Frequent writes or updates to data complicate matters. Any writes to the database need to be reflected in the cache.

1.0 Common mistakes with caches:

These problems are mostly caused by multiple clients threads (improperly) updating the cache.

1.1. Race condition between reader / writer threads

Thread 1 wants to read a value.
It goes to cache and does not find it.
It reads the value from DB

Thread 2 updates the value in DB and updates the cache

Thread 1 sets the outdated value in cache.
Until there is another update to the same value, every one is reading the outdated value.

1.2 Race condition between writer threads

Minor variation of 1.1

At time t1, thread1 updates database value x to x1

At time t2, thread2 update database value to x2.
thread2 updates cache value to x2.

thread1 overwrites x2 to x1.

Subsequent readers are reading an incorrect value x1.

Soln : locking x in cache, update database, update cache , release lock on x
downside : locking in 2 places cache and db deadlocks

1.3 Cache not cleaned up on database rollback

This happens when cache is updated prior to database transaction commit.

thread 1 update value in db
before the transaction commits, it updates the cache
transaction rolls back
cache has outdated value

1.4 Reading before commit

This is a rare situation that could happen when cache is updated post database transaction commit.

Thread 1 is in the process of updating a value x.
x is uncommitted.
cache is not updated.

Other parts of code in Thread read the value from cache for other purposes. They reading an out dated value.

Soln: A thread that needs to reuse values it changed should store values locally and use from local until the value is committed to both database and cache.

2.0 Strategies for elimination cache race conditions :

2.1 Locking the value in cache

The strategy is

-- lock the value to be updated in cache
-- update in database
-- update in cache
-- unlock the cache lock

While this can work, the disadvantage of this approach is

-- locking twice. Database transaction does some locking. Now we have additional locking in cache. Negative for performance
-- Improper locking can lead to deadlocks

2.2 Checking timestamps and/or previous values

In the cache , in addition to value, store the update timestamp from db.
Before updating the cache, check the timestamp and only update if you have a latter timestamp.

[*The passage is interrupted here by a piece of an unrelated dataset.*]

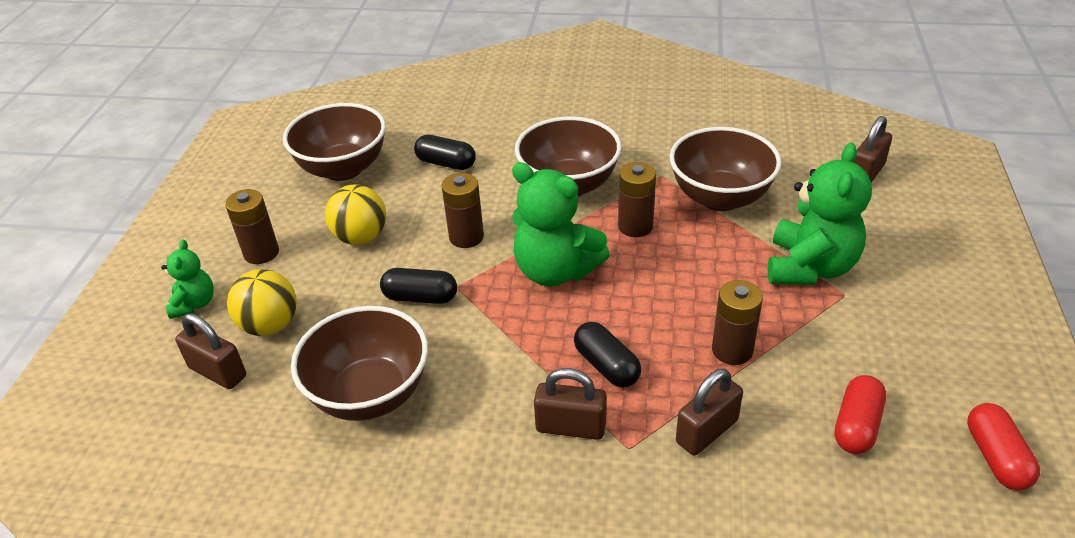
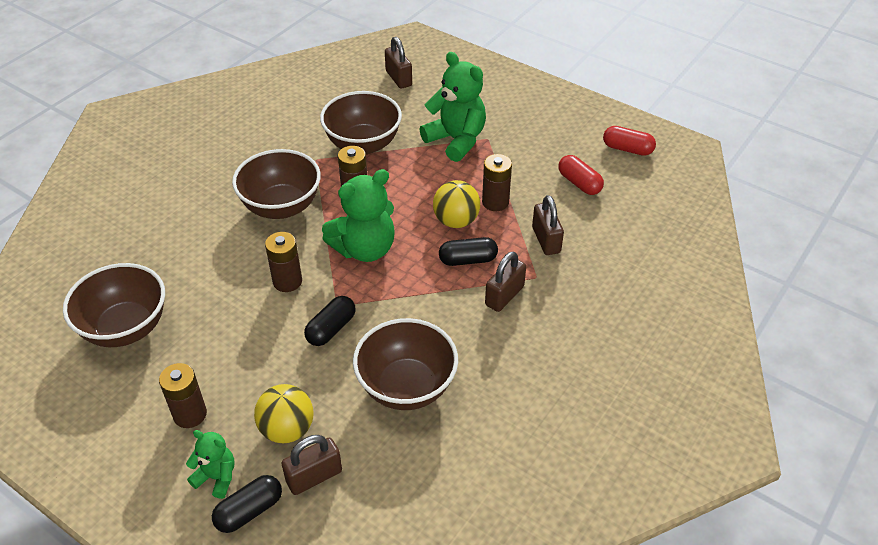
camera: 65 degrees left, 5 degrees up
yellow ball [325,185,386,245] -> yellow ball moved to [433,180,480,228]
black capsule [414,135,476,170] -> black capsule moved to [212,475,282,533]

If you do not want the overhead of storing timestamp in cache, another approach could

-- 1 previous value = read the cache value before db operation
-- 2 do the database operation
3 new value = get the latest db value
-- 4 compare and swap : set new value in cache, if current cache value == previous value
-- 5 if 4 succeeded , we are done
-- 6 previous value = current cache. Goto 3

2.3 Update cache using an updater thread

Any thread with a db operation like create , update, or even a read after a cache miss, does not directly update the cache.

Instead the request to update cache is put on a queue. Another thread reads the message one by one and updates the cache.

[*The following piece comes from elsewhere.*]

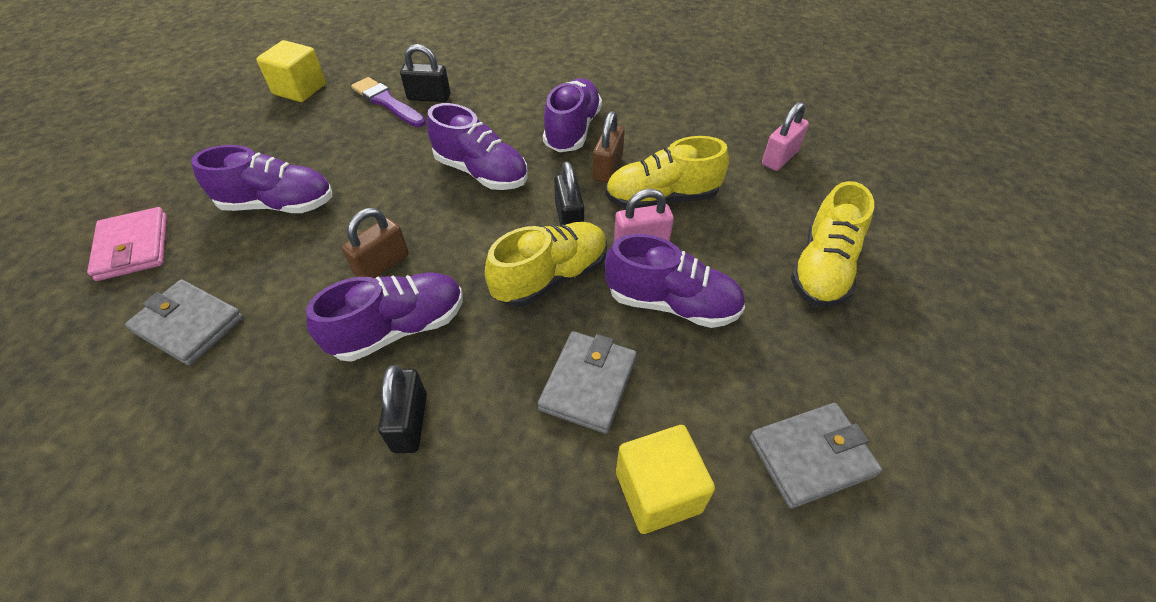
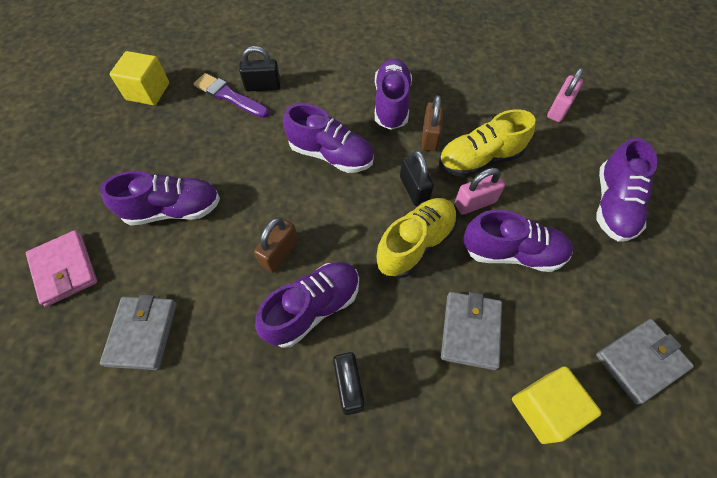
camera: 10 degrees left, 10 degrees up
grey wallet [125,279,243,366] -> grey wallet turned 75 degrees clockwise [100,295,177,370]
yellow shoe [791,181,874,307] -> purple shoe [596,138,657,242]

A disadvantage is that there is time delay before the updated value is available in cache. Also in the case of cache misses, you might see multiple messages in the queue for the same cache update.

This is the preferred solution. If you can tolerate the time delay, it can eliminate race conditions and is easy to implement.

2.4 Versioning

We can steal ideas from MVCC which is used in database

The locking strategy in 1 locks both readers and writers.

We can improve on this by not requiring reads to locks.

Readers reads the latest snapshot value.
Writers lock not the value but a copy of the value. We allow only one copy additional writers will be blocked.
When the write is done with update ( commit), the updated copy is copied to the snapshot.

You can reduce the locking on writer even further by each writer his copy. Also assign say a version or transaction id to each copy. When a transaction commits, copy the value to snapshot.

3.0 Conclusion

In summary, consistency problems can arise due to multiple threads updating a cache and the backing database. Option 3 , updating the cache using a single update thread and fix these issues. This is a simple solution that will work for most scenarios. Option 2 is a non locking technique. Option 1 locking is the least scalable.Option 4 versioning is the most work to implement.